> _What you are asked to do_
Every line of the records below that has the word "resolution" should be copied.

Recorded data

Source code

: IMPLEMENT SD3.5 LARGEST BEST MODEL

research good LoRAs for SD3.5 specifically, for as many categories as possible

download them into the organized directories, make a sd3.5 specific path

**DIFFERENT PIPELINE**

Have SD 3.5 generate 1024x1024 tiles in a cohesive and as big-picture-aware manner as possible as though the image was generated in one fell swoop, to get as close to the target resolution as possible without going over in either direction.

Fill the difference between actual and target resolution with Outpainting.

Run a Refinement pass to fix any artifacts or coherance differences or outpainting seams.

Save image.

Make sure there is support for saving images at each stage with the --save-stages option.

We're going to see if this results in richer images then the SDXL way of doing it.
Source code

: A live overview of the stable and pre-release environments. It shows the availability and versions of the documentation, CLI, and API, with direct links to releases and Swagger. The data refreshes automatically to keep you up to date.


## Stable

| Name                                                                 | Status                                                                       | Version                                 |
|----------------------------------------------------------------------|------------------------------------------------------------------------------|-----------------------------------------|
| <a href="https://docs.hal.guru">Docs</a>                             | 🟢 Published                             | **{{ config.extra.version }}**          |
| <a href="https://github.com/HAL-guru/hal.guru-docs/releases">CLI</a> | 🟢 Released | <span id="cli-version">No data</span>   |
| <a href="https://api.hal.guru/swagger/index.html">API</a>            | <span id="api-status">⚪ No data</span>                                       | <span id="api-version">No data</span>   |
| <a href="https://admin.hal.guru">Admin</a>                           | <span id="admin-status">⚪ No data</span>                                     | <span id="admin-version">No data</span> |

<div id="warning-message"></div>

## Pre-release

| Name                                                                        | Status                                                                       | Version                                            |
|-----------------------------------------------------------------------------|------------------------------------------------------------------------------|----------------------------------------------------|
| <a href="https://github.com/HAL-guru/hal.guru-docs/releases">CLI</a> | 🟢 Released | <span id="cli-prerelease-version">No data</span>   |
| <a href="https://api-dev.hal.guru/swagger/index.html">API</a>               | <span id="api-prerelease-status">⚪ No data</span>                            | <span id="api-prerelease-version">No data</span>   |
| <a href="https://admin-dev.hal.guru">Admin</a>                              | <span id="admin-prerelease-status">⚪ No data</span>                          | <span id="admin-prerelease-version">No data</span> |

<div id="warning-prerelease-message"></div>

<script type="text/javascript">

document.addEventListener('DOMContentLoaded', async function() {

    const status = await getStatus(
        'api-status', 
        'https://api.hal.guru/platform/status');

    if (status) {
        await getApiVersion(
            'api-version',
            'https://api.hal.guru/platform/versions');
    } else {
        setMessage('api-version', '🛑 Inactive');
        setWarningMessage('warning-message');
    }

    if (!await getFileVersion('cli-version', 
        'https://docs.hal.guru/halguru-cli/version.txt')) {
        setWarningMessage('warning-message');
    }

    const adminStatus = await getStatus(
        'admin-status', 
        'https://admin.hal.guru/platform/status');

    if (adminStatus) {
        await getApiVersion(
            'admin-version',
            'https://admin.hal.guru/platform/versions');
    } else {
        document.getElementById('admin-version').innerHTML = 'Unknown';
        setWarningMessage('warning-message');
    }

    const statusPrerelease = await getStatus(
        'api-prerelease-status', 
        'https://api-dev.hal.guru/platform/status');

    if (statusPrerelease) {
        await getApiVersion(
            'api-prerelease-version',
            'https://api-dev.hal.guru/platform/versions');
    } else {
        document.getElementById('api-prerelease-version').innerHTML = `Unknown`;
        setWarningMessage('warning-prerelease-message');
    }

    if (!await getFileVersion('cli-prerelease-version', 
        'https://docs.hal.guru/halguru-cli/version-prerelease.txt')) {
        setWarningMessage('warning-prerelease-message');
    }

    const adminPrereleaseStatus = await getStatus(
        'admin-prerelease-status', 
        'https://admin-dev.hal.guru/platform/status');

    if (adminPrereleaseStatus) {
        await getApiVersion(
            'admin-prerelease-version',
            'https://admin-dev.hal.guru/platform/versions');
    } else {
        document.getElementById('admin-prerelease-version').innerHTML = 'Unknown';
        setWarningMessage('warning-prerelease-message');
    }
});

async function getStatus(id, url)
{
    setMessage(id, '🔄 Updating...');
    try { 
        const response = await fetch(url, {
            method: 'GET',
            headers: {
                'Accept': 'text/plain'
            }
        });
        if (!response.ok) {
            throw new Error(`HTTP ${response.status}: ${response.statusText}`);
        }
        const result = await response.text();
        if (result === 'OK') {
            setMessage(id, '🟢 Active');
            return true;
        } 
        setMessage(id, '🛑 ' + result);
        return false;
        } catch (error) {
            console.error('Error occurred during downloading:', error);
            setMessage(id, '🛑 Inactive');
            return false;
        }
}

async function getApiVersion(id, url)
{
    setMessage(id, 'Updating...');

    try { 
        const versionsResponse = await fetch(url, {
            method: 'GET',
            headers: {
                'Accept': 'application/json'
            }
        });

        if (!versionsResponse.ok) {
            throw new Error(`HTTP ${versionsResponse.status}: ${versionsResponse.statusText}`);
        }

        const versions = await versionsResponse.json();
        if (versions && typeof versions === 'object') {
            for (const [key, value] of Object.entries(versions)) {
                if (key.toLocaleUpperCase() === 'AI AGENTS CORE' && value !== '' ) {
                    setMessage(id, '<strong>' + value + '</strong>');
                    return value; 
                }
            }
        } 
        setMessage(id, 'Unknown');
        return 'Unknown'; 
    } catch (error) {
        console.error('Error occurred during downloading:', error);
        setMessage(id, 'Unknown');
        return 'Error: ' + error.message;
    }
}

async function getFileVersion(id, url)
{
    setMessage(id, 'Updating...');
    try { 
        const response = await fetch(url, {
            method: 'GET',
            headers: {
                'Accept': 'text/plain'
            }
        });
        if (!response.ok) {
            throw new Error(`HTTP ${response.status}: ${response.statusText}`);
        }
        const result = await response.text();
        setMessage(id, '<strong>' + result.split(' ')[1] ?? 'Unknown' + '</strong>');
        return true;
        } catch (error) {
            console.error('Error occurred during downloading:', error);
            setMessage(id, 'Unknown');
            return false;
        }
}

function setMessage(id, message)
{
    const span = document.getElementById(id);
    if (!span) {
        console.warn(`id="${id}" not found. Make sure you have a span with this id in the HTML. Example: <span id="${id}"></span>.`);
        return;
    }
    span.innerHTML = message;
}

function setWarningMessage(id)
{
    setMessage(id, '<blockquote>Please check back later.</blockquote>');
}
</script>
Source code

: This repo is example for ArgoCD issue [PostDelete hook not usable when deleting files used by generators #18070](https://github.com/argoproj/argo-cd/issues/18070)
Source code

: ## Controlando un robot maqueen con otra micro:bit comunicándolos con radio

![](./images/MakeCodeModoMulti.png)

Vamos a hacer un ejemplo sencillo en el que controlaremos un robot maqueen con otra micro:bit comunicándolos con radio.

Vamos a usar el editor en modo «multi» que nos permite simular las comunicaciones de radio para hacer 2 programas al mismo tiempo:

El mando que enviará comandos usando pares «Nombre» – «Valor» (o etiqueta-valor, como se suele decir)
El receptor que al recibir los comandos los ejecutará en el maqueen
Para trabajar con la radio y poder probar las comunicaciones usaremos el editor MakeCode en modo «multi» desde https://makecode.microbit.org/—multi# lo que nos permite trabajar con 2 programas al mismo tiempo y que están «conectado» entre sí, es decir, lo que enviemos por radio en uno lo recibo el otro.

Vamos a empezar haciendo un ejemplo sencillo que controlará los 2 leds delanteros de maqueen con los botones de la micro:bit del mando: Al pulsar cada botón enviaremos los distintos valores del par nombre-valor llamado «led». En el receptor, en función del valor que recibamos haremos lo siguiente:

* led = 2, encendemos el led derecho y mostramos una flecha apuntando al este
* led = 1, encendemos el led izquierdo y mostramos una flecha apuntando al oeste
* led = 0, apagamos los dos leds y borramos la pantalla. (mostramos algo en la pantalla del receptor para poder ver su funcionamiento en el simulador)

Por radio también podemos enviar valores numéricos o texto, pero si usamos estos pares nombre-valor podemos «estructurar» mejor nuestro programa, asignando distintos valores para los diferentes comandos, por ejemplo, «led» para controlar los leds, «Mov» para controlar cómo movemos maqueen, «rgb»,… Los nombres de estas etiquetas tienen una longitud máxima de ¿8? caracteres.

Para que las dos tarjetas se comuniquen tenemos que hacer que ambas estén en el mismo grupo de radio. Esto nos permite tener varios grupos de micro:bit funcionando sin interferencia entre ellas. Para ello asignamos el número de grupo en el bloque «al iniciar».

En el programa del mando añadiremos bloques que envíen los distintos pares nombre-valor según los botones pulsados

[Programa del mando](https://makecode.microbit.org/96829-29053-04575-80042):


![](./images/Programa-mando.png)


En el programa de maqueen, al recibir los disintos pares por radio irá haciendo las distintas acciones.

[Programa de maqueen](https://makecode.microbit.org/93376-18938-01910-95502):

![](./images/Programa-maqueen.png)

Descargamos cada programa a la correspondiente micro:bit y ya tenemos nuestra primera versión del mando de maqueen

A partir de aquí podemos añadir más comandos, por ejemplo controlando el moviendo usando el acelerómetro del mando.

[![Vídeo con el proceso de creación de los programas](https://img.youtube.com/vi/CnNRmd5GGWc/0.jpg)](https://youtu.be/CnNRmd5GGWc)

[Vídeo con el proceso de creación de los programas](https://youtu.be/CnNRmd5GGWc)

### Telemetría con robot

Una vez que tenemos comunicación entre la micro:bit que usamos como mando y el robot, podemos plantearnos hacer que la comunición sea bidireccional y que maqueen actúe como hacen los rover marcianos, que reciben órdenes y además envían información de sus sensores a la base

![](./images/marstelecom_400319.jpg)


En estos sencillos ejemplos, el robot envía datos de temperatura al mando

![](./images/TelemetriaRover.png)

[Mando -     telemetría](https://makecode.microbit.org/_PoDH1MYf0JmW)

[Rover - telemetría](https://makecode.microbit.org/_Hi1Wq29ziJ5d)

> _Written solution_
Have SD 3.5 generate 1024x1024 tiles in a cohesive and as big-picture-aware manner as possible as though the image was generated in one fell swoop, to get as close to the target resolution as possible without going over in either direction.
Fill the difference between actual and target resolution with Outpainting.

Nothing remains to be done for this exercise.